▶ TEXTE:
◆ ◆ ◆ ◆

Le classement ATP est décidément farceur. Alors qu’il nous promettait Andy Murray, voire Novak Djokovic, à la première place, le nouveau leader s’appelle Nadal.  Bon, d’accord, il a tout gagné sur terre battue. D’accord, Federer n’a rien pu faire face à Soderling. D’accord, donc, Nadal est le meilleur alors ? En tout cas, Soderling mérite un gros cadeau de la part des deux meilleurs joueurs de tous les temps. Deux ans de suite, il fait le sale boulot en tableau avec ce qu’il faut de premières balles puis se désintègre en finale comme un vulgaire joueur sans avenir. Du coup, Le Vestiaire ne se foutra pas de la gueule de Murray, Soderling suffit largement.

Le Vestiaire ne se moquera pas non plus de l’équipe de France de foot et de ses automatismes, de Domenech, ou du vieux monsieur responsable de tout ça. On ne tire pas sur l’ambulance car elle sera bien utile pour emmener Papy à l’hospice dans quelques jours.

Bousquet fané

Le Vestiaire ne relèvera pas non plus les 21 »84 de Bousquet sur 50 mètres car il n’aurait pas fini si loin de Popov il y a dix ans, un peu plus de Bousquet en combi l’année dernière par contre. Mais ce n’est pas la combi qui nage toute seule, évidemment. Comme un vélo ne pédale pas tout seul, sauf exception motorisée, bien-sûr, mais n’est-ce pas l’ exception qui confirme la règle. D’ailleurs, Valverde le prouvera à l’issue de sa suspension, comme  Basso et Vino le prouvent aujourd’hui. Il n’y a finalement qu’en athlétisme que le doute est difficile. Christophe Lemaître a fait un bon 20″56 sur 200, Bolt avait fait un moyen 19″56 le 1er mai dernier. Un écart infime après trois semaines de course sur un Tour de France.

Alain possible, nul n’est tout nu

Manaudou à la retraite, notre spécialiste offshore s’était promis après Dunkerque de ne plus jamais mettre de tongs pour écrire un papier. L’exploit de William Meynard nous a contraints à le renvoyer dans l’héros. Popov était-il si mauvais ?

La question était, jeudi, sur toutes les lèvres de Manaudou : quelle marque de moule-bite portait Alain Bernard sous sa combinaison ? Arena, qui n’avait plus réussi à faire d’elle depuis le licenciement abusif de ses ouvriers, a donc frappé Antigone d’un gros cou : le gendarme est le premier asthmatique à franchir le mur du çon (46 »94). Son record  pourrait pourtant ne pas être homologué : la natation française vient de découvrir les vertues de la ceinture flottante. Explications.

Le battement a normalement en crawl un rôle plus stabilisateur que de propulsion. Grâce à une flottabilité accrue, et même démultipliée par la nouvelle génération en néoprène, le rapport s’inverse avec une combi: le battement devient propulseur et l’effort global diminue. Ironie du ressort, c’est ce qui a permis à Bousquet, en finale, de ne pas fléchir dans le dernier 25, là où même les plus grands ont longtemps eu le bambou, comme on dit dans le jargon.

◆ ◆ ◆ ◆

▶ TRAVAIL À FAIRE:
**a)** Dites si chaque affirmation est conforme à la chronique sportive : (i) le nouveau leader du classement ATP est Nadal ; (ii) Christophe Lemaître a couru le 200 mètres en 19″56 ; (iii) Federer a battu Soderling. Répondez par oui ou par non et citez exactement les mots de la chronique qui tranchent.
**b)** Recopiez mot pour mot le passage de la chronique sportive compris entre "Bousquet fané" et "Tour de France.", ces deux extrémités incluses.

▶ MATÉRIEL SOURCE:
◆ ◆ ◆ ◆

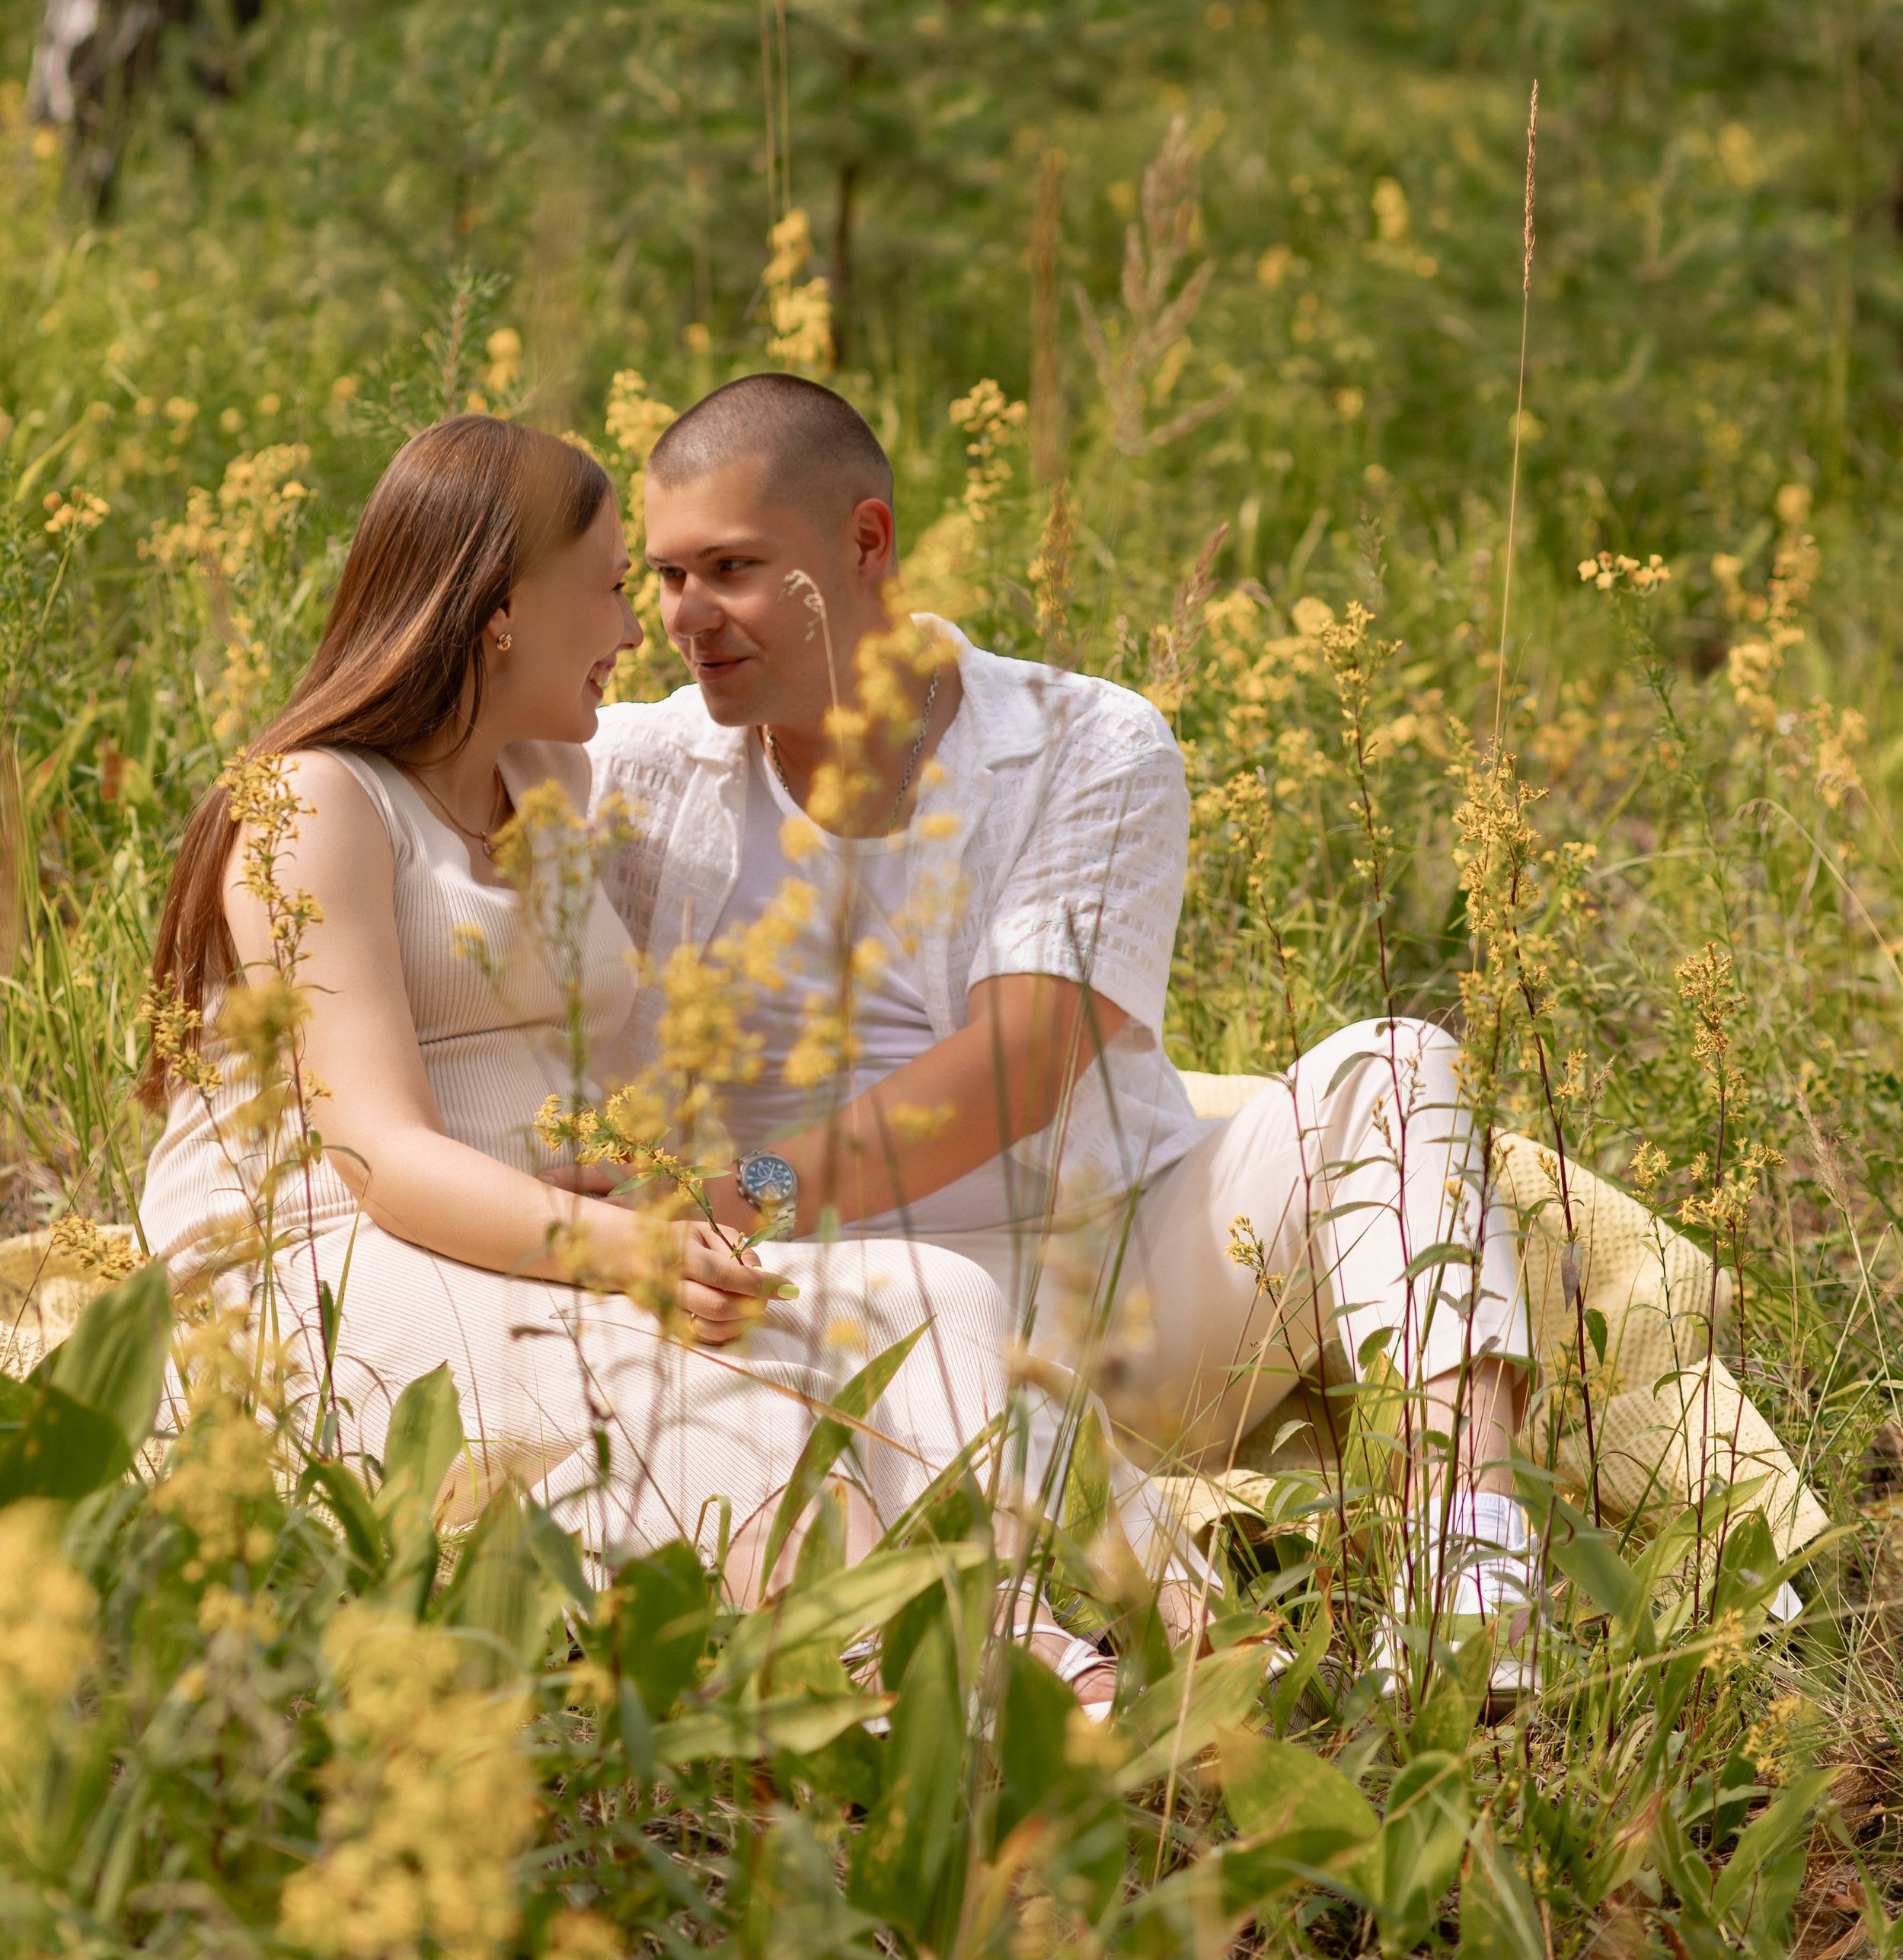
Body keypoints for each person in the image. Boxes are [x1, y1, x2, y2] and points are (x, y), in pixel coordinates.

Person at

◆ ◆ ◆ ◆

▶ CORRIGÉ DE L'EXERCICE:
**a)**
(i) Oui : « le nouveau leader s’appelle Nadal ».
(ii) Non : « Christophe Lemaître a fait un bon 20″56 sur 200 ».
(iii) Non : « Federer n’a rien pu faire face à Soderling ».

**b)**
Bousquet fané

Le Vestiaire ne relèvera pas non plus les 21 »84 de Bousquet sur 50 mètres car il n’aurait pas fini si loin de Popov il y a dix ans, un peu plus de Bousquet en combi l’année dernière par contre. Mais ce n’est pas la combi qui nage toute seule, évidemment. Comme un vélo ne pédale pas tout seul, sauf exception motorisée, bien-sûr, mais n’est-ce pas l’ exception qui confirme la règle. D’ailleurs, Valverde le prouvera à l’issue de sa suspension, comme  Basso et Vino le prouvent aujourd’hui. Il n’y a finalement qu’en athlétisme que le doute est difficile. Christophe Lemaître a fait un bon 20″56 sur 200, Bolt avait fait un moyen 19″56 le 1er mai dernier. Un écart infime après trois semaines de course sur un Tour de France.